About this exercise — The answer must be an exact transcription of the lines below from the first through the one containing "G04 Gerber Fmt", with the pictures left out; please add nothing else.

Source records —
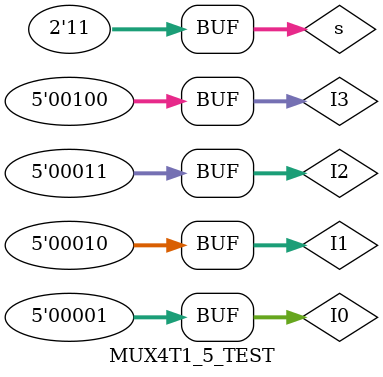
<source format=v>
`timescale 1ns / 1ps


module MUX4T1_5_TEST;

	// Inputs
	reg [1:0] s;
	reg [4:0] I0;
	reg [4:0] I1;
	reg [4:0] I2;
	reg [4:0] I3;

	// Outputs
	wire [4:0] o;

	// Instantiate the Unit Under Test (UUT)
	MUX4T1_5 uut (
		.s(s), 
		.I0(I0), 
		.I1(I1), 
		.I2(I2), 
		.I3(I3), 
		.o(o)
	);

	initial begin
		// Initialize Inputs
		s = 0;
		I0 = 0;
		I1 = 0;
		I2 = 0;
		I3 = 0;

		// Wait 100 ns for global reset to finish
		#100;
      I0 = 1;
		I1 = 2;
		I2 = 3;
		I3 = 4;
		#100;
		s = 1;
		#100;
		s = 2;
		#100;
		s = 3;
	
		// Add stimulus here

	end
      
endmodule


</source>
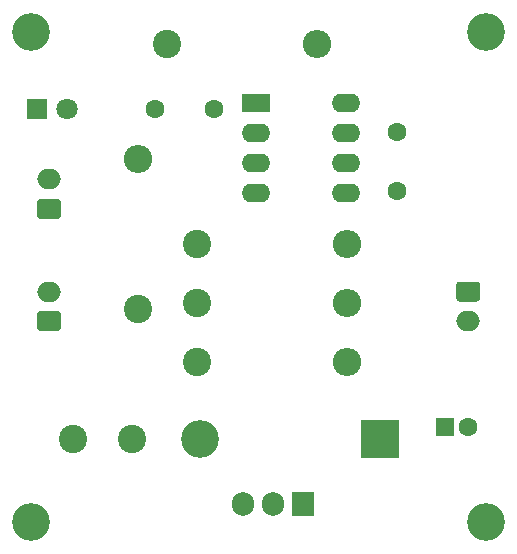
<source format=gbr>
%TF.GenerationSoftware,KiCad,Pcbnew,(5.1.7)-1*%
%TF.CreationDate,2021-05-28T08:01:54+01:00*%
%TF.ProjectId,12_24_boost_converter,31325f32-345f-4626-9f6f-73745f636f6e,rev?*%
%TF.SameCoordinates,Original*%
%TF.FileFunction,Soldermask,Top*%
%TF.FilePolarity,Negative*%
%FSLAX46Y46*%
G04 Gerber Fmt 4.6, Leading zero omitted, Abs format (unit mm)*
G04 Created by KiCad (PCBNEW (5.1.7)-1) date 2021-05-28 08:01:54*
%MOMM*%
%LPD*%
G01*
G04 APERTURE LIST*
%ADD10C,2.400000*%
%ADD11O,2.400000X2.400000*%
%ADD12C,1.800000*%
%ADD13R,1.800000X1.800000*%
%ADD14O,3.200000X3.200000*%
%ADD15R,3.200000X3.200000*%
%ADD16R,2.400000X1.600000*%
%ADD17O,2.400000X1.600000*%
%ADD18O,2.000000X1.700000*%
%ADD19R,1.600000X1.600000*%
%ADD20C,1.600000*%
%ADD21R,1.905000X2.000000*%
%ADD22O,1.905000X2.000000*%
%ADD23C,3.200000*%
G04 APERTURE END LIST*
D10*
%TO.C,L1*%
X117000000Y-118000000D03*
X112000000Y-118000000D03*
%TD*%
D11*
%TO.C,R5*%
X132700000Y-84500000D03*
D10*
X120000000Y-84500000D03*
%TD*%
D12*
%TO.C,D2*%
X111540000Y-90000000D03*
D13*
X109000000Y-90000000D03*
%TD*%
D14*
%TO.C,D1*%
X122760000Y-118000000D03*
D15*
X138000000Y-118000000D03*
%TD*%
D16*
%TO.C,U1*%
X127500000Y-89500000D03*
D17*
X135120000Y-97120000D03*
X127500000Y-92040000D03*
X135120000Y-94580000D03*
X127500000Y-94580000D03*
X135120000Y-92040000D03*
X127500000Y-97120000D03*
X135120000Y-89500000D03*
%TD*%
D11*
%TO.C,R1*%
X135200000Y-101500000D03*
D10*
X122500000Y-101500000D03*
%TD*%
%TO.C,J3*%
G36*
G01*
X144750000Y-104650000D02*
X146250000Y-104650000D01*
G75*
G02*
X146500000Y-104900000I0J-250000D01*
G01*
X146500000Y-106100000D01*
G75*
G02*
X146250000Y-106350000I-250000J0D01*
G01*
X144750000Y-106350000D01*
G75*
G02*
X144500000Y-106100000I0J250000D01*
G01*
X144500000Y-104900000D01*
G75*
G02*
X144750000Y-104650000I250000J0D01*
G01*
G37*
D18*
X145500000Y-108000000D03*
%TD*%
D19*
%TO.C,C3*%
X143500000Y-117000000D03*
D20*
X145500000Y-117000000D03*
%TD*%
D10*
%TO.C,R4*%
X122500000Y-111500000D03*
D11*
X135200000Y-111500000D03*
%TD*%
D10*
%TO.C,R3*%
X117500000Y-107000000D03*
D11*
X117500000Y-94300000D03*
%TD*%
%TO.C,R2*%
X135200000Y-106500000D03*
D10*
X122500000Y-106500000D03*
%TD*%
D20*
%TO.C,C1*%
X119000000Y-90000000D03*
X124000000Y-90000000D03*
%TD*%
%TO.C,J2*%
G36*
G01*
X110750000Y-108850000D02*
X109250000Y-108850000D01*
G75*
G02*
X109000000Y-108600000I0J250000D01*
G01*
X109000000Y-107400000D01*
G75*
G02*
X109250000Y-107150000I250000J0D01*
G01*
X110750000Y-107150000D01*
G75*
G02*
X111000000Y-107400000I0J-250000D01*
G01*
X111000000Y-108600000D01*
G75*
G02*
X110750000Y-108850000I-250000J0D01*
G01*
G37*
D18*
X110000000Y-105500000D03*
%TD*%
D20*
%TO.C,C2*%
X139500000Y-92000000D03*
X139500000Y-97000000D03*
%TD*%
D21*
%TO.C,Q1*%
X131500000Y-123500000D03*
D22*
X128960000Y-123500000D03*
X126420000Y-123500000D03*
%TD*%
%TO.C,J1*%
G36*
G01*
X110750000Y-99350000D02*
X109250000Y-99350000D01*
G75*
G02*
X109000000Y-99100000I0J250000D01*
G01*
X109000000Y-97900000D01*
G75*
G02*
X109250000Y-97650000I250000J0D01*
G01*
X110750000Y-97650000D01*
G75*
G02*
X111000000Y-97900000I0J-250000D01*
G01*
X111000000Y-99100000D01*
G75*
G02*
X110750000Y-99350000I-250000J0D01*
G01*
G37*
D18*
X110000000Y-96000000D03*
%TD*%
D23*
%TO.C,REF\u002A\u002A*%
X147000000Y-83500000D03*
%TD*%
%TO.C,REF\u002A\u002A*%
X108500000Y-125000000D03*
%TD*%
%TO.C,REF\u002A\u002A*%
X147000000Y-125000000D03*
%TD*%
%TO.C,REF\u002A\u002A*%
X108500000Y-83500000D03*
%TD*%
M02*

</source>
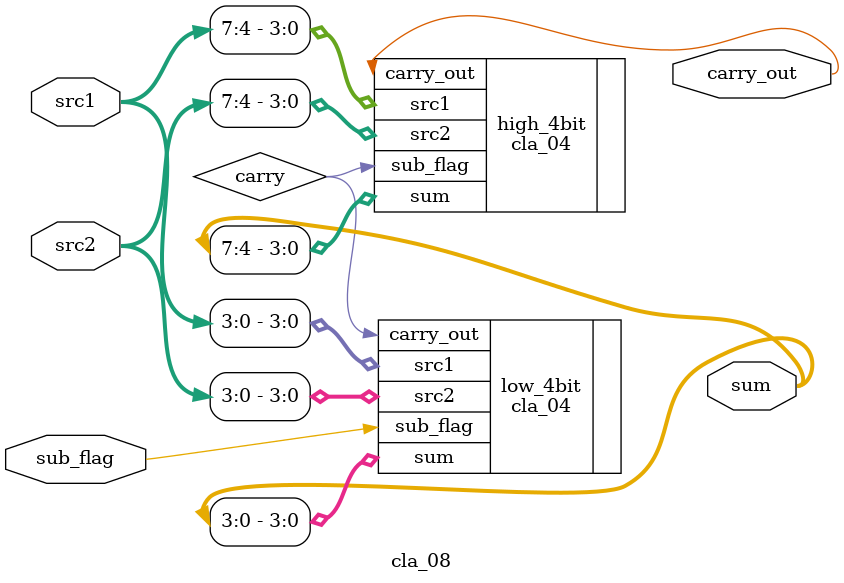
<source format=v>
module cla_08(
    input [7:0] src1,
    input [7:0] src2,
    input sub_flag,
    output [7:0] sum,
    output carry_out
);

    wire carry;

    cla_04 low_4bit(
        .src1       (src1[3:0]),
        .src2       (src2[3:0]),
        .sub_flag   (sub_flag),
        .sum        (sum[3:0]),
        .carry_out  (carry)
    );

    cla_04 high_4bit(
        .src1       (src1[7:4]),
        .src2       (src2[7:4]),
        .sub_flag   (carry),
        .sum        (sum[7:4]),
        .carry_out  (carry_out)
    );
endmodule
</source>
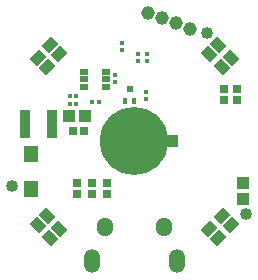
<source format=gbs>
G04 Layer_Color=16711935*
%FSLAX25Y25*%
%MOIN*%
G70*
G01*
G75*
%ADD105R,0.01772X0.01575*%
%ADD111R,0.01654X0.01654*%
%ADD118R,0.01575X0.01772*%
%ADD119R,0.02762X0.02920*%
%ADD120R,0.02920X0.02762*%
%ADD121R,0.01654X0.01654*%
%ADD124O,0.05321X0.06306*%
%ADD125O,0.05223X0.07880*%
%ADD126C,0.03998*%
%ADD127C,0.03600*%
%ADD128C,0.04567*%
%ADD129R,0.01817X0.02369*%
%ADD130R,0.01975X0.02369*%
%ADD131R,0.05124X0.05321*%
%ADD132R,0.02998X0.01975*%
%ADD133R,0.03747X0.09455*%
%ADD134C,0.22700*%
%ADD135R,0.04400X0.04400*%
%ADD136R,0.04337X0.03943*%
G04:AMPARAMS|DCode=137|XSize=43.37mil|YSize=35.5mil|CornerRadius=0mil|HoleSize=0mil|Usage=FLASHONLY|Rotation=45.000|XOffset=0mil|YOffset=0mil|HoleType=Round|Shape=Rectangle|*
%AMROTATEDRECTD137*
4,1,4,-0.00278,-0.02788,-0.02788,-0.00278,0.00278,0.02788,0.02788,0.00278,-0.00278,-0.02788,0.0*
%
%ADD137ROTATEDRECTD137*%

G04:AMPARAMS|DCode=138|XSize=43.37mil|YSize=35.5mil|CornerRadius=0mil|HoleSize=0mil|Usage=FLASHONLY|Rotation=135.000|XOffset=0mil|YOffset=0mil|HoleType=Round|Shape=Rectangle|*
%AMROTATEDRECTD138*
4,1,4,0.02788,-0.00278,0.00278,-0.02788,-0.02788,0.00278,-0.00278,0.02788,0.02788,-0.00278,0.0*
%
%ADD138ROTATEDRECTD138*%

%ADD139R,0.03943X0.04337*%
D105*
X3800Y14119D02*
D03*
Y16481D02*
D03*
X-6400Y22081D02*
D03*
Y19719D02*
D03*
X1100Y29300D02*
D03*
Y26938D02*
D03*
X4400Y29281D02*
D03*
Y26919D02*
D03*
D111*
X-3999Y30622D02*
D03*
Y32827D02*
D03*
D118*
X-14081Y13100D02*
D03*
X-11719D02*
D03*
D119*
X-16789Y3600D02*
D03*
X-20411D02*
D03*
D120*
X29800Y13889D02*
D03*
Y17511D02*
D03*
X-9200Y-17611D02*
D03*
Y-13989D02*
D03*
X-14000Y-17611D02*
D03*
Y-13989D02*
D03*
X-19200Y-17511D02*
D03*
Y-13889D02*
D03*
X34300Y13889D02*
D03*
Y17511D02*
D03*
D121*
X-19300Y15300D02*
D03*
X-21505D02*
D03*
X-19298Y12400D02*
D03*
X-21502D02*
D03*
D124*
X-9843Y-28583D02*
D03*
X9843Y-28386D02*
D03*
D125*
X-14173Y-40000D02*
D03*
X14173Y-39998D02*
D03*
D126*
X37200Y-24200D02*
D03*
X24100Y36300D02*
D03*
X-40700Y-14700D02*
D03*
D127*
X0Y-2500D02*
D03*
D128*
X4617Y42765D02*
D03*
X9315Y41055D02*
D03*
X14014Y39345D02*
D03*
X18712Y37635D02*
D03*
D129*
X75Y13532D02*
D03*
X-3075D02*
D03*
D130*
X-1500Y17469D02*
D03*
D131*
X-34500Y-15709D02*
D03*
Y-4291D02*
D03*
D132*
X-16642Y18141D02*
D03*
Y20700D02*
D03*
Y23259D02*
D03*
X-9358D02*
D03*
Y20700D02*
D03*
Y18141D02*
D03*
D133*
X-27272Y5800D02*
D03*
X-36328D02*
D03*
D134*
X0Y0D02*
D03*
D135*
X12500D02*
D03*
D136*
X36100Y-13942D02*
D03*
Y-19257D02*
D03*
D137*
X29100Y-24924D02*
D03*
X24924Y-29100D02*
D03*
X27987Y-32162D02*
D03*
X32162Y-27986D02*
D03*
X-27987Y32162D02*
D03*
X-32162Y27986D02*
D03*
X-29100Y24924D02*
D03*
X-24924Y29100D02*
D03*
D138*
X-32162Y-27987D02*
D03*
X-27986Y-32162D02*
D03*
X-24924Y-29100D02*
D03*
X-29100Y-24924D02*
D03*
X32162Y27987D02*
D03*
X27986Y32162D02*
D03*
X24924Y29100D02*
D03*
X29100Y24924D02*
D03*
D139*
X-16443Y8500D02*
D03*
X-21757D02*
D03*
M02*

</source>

Result for this task —
<source format=v>
`timescale 1ns / 1ps


module MUX4T1_5_TEST;

	// Inputs
	reg [1:0] s;
	reg [4:0] I0;
	reg [4:0] I1;
	reg [4:0] I2;
	reg [4:0] I3;

	// Outputs
	wire [4:0] o;

	// Instantiate the Unit Under Test (UUT)
	MUX4T1_5 uut (
		.s(s), 
		.I0(I0), 
		.I1(I1), 
		.I2(I2), 
		.I3(I3), 
		.o(o)
	);

	initial begin
		// Initialize Inputs
		s = 0;
		I0 = 0;
		I1 = 0;
		I2 = 0;
		I3 = 0;

		// Wait 100 ns for global reset to finish
		#100;
      I0 = 1;
		I1 = 2;
		I2 = 3;
		I3 = 4;
		#100;
		s = 1;
		#100;
		s = 2;
		#100;
		s = 3;
	
		// Add stimulus here

	end
      
endmodule


</source>
<source format=gbr>
%TF.GenerationSoftware,KiCad,Pcbnew,(5.1.7)-1*%
%TF.CreationDate,2021-05-28T08:01:54+01:00*%
%TF.ProjectId,12_24_boost_converter,31325f32-345f-4626-9f6f-73745f636f6e,rev?*%
%TF.SameCoordinates,Original*%
%TF.FileFunction,Soldermask,Top*%
%TF.FilePolarity,Negative*%
%FSLAX46Y46*%
G04 Gerber Fmt 4.6, Leading zero omitted, Abs format (unit mm)*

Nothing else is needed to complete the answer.